As part of their election campaign, the Liberal Democrats have pledged to introduce a bill of digital rights within the first six months of parliament if they are in power after the general election.
The proposal would enforce the civil and human rights that citizens have in the physical world in the digital world and also add new specific digital rights.
When announcing the proposal, Deputy Prime Minister Nick Clegg said “the way in which we work, socialise, buy products and use services has changed at lightning speed since the digital revolution.
“However, government and politicians have responded at snail’s pace, with a poor understanding of new technology and the impact it is having on our lives.
“We need to ensure that consumers, businesses, journalists and our children are protected in the online world.”
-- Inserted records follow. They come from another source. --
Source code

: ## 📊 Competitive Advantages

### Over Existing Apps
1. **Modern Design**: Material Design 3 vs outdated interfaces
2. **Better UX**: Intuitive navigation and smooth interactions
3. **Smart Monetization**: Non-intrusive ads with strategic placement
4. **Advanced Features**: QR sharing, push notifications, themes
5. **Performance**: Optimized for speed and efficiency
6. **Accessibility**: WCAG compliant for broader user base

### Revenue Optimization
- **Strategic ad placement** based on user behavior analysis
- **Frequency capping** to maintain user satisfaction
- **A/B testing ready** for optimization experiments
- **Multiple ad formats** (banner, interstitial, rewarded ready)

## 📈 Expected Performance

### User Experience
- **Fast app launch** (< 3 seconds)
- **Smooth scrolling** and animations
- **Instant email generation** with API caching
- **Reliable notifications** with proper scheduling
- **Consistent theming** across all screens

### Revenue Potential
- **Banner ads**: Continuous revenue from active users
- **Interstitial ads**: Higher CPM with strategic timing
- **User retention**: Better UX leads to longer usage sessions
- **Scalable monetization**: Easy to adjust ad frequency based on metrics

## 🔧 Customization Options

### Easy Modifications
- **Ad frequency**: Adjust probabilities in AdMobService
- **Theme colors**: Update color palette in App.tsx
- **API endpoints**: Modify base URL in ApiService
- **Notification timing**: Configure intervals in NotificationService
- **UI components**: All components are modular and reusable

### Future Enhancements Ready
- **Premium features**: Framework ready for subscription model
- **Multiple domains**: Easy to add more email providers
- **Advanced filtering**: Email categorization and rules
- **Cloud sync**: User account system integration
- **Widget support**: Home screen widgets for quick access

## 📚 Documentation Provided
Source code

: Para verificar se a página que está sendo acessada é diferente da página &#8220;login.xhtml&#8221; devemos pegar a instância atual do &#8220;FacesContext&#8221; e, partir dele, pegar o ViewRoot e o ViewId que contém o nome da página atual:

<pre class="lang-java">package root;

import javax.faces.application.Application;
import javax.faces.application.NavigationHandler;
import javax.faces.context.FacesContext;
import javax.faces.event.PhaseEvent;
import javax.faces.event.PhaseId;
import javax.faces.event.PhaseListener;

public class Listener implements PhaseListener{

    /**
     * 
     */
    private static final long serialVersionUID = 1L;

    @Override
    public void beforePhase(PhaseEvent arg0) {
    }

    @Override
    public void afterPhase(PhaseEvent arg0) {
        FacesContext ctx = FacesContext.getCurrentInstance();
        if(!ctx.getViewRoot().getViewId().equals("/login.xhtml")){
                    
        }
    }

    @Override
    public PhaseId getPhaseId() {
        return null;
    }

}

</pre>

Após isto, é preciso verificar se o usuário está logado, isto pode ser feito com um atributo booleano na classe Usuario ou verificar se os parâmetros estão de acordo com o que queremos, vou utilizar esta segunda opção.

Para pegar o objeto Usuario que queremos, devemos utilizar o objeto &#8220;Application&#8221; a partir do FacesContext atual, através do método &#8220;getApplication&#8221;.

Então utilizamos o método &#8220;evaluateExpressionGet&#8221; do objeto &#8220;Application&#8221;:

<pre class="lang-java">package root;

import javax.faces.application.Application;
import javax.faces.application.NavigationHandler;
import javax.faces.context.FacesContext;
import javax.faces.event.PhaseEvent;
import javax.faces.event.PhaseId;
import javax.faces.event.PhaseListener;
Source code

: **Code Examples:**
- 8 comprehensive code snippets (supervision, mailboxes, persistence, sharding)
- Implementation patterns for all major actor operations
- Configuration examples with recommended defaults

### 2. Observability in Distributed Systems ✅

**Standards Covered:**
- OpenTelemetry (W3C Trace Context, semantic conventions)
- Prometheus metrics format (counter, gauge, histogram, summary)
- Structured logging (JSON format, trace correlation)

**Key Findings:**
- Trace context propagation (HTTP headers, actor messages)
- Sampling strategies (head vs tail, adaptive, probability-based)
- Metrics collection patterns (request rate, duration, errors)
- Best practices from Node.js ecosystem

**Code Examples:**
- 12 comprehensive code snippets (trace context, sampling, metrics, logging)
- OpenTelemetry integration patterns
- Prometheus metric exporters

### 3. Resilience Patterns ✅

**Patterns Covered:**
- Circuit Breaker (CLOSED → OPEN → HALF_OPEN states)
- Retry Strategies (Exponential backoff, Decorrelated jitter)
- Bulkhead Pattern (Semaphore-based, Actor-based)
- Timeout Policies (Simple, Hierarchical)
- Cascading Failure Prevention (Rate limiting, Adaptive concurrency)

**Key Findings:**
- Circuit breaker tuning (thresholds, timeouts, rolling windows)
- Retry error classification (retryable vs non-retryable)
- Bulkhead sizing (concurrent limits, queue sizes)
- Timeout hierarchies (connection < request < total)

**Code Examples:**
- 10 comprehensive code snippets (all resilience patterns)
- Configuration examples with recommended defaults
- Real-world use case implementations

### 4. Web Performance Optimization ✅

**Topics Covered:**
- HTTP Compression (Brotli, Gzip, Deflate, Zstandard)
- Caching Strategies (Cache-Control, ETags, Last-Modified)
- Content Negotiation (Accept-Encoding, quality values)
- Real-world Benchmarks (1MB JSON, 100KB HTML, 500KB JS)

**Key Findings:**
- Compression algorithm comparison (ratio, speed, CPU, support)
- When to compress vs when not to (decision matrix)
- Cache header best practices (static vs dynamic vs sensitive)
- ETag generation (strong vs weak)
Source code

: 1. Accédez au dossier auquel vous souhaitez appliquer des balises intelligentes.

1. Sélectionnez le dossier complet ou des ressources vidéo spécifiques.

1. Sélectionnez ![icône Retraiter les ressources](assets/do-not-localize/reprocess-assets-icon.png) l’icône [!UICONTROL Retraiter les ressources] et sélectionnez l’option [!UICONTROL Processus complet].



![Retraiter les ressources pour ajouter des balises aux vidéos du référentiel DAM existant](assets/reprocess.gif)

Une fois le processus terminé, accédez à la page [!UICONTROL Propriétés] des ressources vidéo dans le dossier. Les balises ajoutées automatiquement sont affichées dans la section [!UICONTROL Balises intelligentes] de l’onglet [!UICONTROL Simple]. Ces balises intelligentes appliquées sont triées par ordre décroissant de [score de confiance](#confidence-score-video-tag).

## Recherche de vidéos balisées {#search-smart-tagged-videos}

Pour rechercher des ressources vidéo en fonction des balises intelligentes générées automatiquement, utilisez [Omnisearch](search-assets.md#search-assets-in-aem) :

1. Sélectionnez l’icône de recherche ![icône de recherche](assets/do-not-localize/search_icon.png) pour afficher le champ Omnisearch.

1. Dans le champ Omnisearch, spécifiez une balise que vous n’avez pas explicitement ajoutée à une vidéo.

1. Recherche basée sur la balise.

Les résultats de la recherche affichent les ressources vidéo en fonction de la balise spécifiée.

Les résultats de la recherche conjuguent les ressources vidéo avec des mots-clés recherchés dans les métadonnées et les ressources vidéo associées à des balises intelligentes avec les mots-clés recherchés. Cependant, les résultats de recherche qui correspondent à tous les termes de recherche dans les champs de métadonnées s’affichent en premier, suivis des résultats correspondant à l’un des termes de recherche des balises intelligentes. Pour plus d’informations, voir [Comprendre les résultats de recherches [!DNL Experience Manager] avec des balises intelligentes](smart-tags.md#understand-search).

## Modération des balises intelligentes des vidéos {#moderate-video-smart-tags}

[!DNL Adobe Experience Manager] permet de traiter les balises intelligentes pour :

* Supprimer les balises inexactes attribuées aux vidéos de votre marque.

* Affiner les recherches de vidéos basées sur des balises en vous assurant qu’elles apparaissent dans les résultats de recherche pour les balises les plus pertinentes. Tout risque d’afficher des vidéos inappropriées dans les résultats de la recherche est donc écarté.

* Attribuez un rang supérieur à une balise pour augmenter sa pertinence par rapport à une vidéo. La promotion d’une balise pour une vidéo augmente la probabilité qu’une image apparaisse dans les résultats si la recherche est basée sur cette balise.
The bill includes provisions for the information commissioner to review companies that infringe data laws; increased legal protection for customers who are misled by companies’ terms and conditions and criminal legislation for companies that take customers’ data and sell it onto third-parties.
The proposals also include specific protection for journalists as it would ensure that the government defend a free press, particularly in a digital sphere.
The Liberal Democrats argue that the state should only have minimal regulatory involvement in ‘internet policing’, and surveillance or intervention “must only take place where it is clearly justified for the protection of the public and in accordance with the fundamental principles of necessity and proportionality”.
But in terms of security and protection, the state must “uphold and facilitate the strongest security standards online” and not “obstruct the availability of encryption technologies”.